Can the SAT be Fixed?

Timothy+Snodgrass+giving+a+thumbs-down+for+the+SAT.

Timothy Snodgrass giving a thumbs-down for the SAT.

Beatrice Grantham, Journalist

College Board is an inevitable part of the high school experience for students planning to attend a college or university. The near-constant barrage of tests, test fees, and test preparation courses are a facet of daily life for high school students. The little acorn logo looms large in the subconscious of every prospective college student. But the history of College Board and the tests administered by the corporation are marred by racism, classism, and eugenics. 

One of the major players in the development of the Scholastic Aptitude Test (SAT) and Advanced Placement (AP) tests was psychologist Carl Brigham, a prominent supporter of the eugenics movement. Brigham wrote a book entitled A Study of American Intelligence (1923) wherein he describes how testing proves the superior culture and intelligence of “the Nordic race group.” Brigham was also a vocal opponent of race-mixing, especially in school settings. The first SAT was administered in 1926, meaning that College Board has had almost a century to address the racist foundation of their tests (“The Racist Beginnings of Standardized Testing,” John Rosales and Tim Waler, NEA.org). 

However, SAT scores continue to show racial bias as recently as 2019, even after College Board “redesigned” the test to be more objective. According to The National Center for Fair and Open Testing (FairTest.org), the highest-scoring racial demographic in 2019 (the most recent data available) were Asian American and Pacific Islander students with an average score of 1223. The lowest-scoring demographic was indigenous students with an average score of 912. Caucasian students had an average score of 1114, mixed-race students had an average score of 1095, Hispanic, Latino, or Latin American students had an average score of 978, and African American students had an average score of 933. Furthermore, students who waived the testing fee had an average score of 987, whereas students who paid the fees had an average score of 1079. If the SAT was truly as objective, as College Board claims it to be, there would not be such blatant racial and class disparities in the scores. Carl Brigham created his standardized tests to prove racist pseudoscientific beliefs, and his hatred determines the future of millions of students nearly 100 years later. There is no way for College Board to truly shed the racist history of their tests without completely dismantling their testing methodology and starting over. A house built on a cracked foundation can never be structurally sound. 

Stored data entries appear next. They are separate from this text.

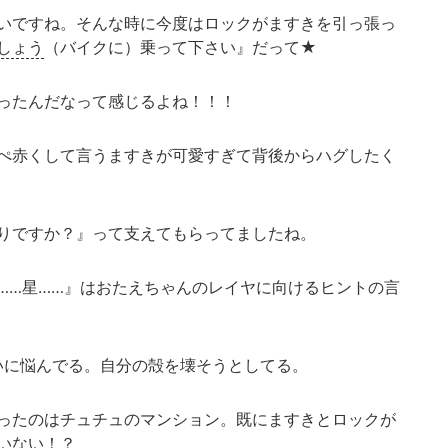
いですね。そんな時に今度はロックがますきを引っ張っ
しょう
（バイクに）乗って下さい』だって★
ったんだなって感じるよね！！！
ぺ赤くして言うますきが可愛すぎて背後からハグしたく
りですか？』って支えてもらってましたね。
……星……』はおたえちゃんのレイヤに向けるヒントの言
違いに悩んでる。自分の殻を壊そうとしてる。
ったのはチュチュのマンション。既にますきとロックが
いない！？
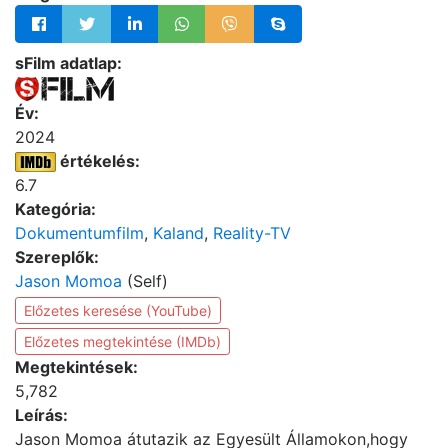
sFilm adatlap:
Év:
2024
értékelés:
6.7
Kategória:
Dokumentumfilm
,
Kaland
,
Reality-TV
Szereplők:
Jason Momoa
(Self)
Előzetes keresése (YouTube)
Előzetes megtekintése (IMDb)
Megtekintések:
5,782
Leírás:
Jason Momoa átutazik az Egyesült Államokon,hogy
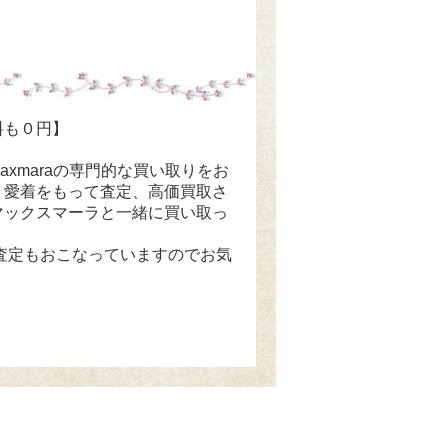
料も０円】
maxmaraの専門的な買い取りをお
、愛着をもって査定、高価買取さ
マックスマーラと一緒に買い取っ
E査定もおこなっていますのでお気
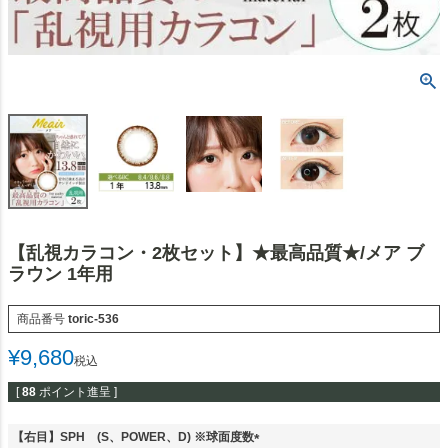
【乱視カラコン・2枚セット】★最高品質★/メア ブ
ラウン 1年用
商品番号
toric-536
¥
9,680
税込
[
88
ポイント進呈 ]
【右目】SPH (S、POWER、D) ※球面度数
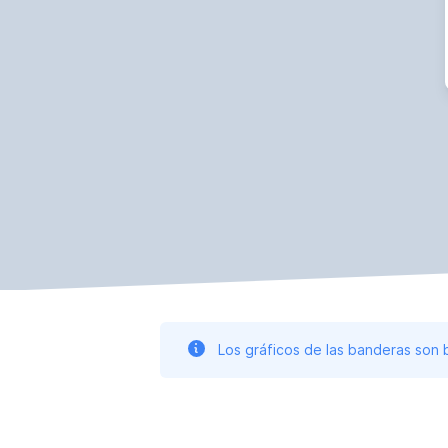
Los gráficos de las banderas son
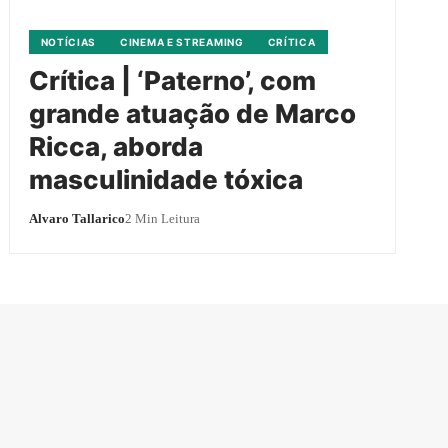
NOTÍCIAS
CINEMA E STREAMING
CRÍTICA
Crítica | ‘Paterno’, com
grande atuação de Marco
Ricca, aborda
masculinidade tóxica
Alvaro Tallarico
2 Min Leitura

AP English teacher at OHS, Timothy Snodgrass, similarly feels that the SAT is an inherently faulty assessment of students’ scholastic aptitude, and that no matter what the College Board does, they can’t avoid that “what the SAT is really measuring isn’t scholastic aptitude, it is one’s ability to test prep.” There is no evidence that standardized tests, like the SAT, improve student performance in school. Snodgrass predicts that moving forward, more and more colleges will begin to go test-optional or test blind. But, the College Board is, at its core, a business that needs to turn a profit, and will likely be a continuing presence in schools. Snodgrass believes that schooling has become “a matter of checking boxes” and no longer prioritizes teaching that learning is “ongoing, and organic, and it never stops.” When learning is seen as a matter of tasks to fulfill, and there is a rigid idea of what it means to be a good student, “we may be losing sight of the forest through the trees.” From what he has seen, Snodgrass gets the sense that students see College Board and the SAT as sort of a necessary evil in schools- most students don’t like it, but there’s little that can be done about its presence.